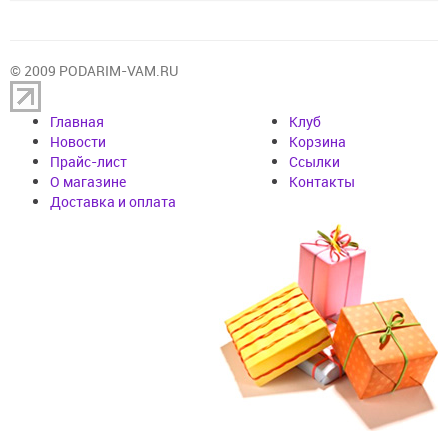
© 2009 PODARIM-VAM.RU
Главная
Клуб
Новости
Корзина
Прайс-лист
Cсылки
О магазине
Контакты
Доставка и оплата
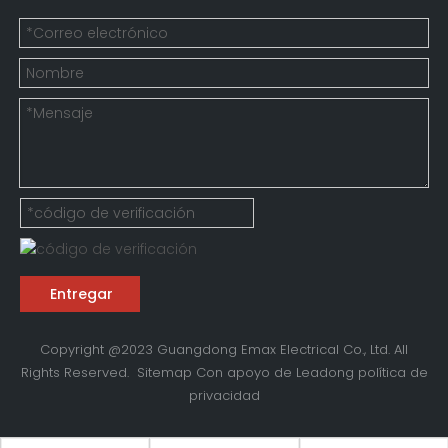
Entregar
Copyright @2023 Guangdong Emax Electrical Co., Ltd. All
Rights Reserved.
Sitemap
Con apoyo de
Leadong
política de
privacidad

--

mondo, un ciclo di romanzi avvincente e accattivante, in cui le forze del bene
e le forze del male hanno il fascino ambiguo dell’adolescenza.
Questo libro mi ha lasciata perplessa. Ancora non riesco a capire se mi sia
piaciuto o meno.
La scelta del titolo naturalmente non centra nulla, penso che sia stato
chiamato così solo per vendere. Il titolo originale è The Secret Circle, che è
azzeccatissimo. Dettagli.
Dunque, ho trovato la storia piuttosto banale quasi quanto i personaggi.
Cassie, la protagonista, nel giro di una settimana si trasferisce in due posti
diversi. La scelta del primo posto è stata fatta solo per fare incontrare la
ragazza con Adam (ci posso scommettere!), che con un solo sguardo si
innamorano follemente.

Problem description
The lines holding the string "scelta" in the listing above are what you should copy out.

Solution for this task
La scelta del titolo naturalmente non centra nulla, penso che sia stato
diversi. La scelta del primo posto è stata fatta solo per fare incontrare la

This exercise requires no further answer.